Avoiding further collisions as best she could, she made her way across the market, ducking here, weaving there, hoping for
some sign that would tell her where she was.

She noticed that a small crowd had gathered in the center of the market. They cheered and jeered and generally seemed to be
having a good time. Afraid
she might start a riot if she pushed her way in, the girl stood on tiptoe and tried to see who or what was causing the commotion.

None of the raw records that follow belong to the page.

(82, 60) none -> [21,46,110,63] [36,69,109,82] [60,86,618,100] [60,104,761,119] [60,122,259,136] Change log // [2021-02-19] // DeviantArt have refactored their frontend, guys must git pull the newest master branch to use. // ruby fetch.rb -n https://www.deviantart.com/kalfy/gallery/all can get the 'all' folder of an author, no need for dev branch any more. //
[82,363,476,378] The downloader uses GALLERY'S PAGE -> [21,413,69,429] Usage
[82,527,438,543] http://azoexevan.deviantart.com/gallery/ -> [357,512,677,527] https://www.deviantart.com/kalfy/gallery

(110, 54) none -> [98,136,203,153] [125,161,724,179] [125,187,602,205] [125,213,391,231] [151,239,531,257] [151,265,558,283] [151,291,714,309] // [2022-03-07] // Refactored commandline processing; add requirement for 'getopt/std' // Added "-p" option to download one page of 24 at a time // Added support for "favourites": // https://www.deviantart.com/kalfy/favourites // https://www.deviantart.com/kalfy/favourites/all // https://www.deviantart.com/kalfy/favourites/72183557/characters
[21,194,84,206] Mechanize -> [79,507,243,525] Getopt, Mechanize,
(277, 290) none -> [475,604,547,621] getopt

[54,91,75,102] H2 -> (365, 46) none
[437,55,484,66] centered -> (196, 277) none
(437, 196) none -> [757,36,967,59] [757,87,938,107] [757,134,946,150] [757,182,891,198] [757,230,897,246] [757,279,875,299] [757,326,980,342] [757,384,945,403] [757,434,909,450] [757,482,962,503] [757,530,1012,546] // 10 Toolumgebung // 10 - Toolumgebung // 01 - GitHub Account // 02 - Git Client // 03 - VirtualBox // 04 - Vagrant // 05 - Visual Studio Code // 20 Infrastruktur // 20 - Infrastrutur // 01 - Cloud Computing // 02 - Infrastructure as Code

First, she caught sight of three potatoes sailing in and out of view as they were repeatedly tossed in the air. Then she saw
the silvery shimmer of bells dangling from the three pointed ends of a hat. Finally, she made out a wiry young man in a diamond-patterned
outfit—a jester—standing on a box of some sort.
*
He was juggling and telling jokes that were, judging by the groans of the crowd, more confusing than they were funny.

She strained to listen.

“What dost thou say—that I have not sense?” he shouted at a heckler. “No, I have better, I have a sense of humor!”

The girl felt an unexpected jolt of recognition. What was it about him that seemed so familiar? Had she been a jester in her
former life? She looked down at her jeans and sneakers—it hardly seemed likely. Perhaps she was raised in a circus, bouncing
on the knee of a clown? That seemed like a better possibility. If she’d spent her childhood performing on a trapeze, that
might explain why she was such a skilled climber. Then again, she really couldn’t imagine herself in a sparkly leotard.

*     *     *

When she reached a quieter corner of the market, she stopped to consider her options.

What to do next? She felt a sense of urgency, as though she had only a limited amount of time to accomplish a specific task.
And yet, for all she knew, her time was infinite.

“Hail, young traveler.”

The girl turned to see an old, straggly-haired woman sitting on a tree stump under an old, straggly-limbed tree. In front
of the woman were a larger tree stump that served as a table and another, smaller stump for a companion to sit on.

With a start, the girl realized the old woman was staring directly at her.

“You can see me?”

The woman nodded. “I am a Seer. I have what they call
second sight
…. Sit. I will tell your fortune.”

The woman was so fair-skinned, her hair so white, she was almost colorless. She was barefoot and wore a plain cotton shift.

Her only ornament: a gold-rimmed monocle that magnified her pale, watery blue eye.

“I don’t really believe in that,” said the girl, backing away.

“In what? Sitting?”

The girl hesitated. Who knew what she believed in? And what did it matter anyway? She might not believe in ghosts, but that
didn’t mean she wasn’t one.

She felt in her pocket. “I don’t have any money.”

The woman smiled as if this were a grim joke. “Your money is no use here, I think. Please—” She motioned to the smaller tree
stump. “What is your name, child?”

“I-I am…,” the girl stammered, sitting. “I’m sorry, I don’t know who I am.”

“Don’t worry, the cards will tell us.”

“Am I… dead?”

The girl waited, tense. She was not at all certain she wanted to hear the answer.

The Seer peered at the girl through the golden monocle. While the Seer’s left eye was closed, her right eye seemed never to
blink.

“I don’t think so,” the Seer said finally. “In my experience, the dead are much more sure of themselves. They can be very
tiresome that way.”

“So then I’m not a ghost?” asked the girl, relieved, but only just.

“There are many kinds of ghosts. Only some are ghosts of the dead. Others are simply the appearance
of someone far away. A few even come from the future.”

“The future?” repeated the girl, growing more confused by the minute.

Looking down, she noticed the multitude of concentric rings that made up the large tree stump in front of her. From somewhere
in her past, she heard a kindly man’s voice (whose? she couldn’t remember) telling her that each ring represented a year’s
passing and that you could read the age of a tree by counting the rings.
*

“What year is it, anyway?” she asked.

But the Seer was no longer listening. Her eyes were closed and she was passing her hand over a deck of cards. The cards were
well-worn and decorated with a pattern of moons and stars on their back sides.

As the girl watched, the Seer arranged ten cards facedown on the table. The girl rubbed her eyes. Unless she’d missed it,
the Seer had never once touched the cards. Her hand had simply hovered over them.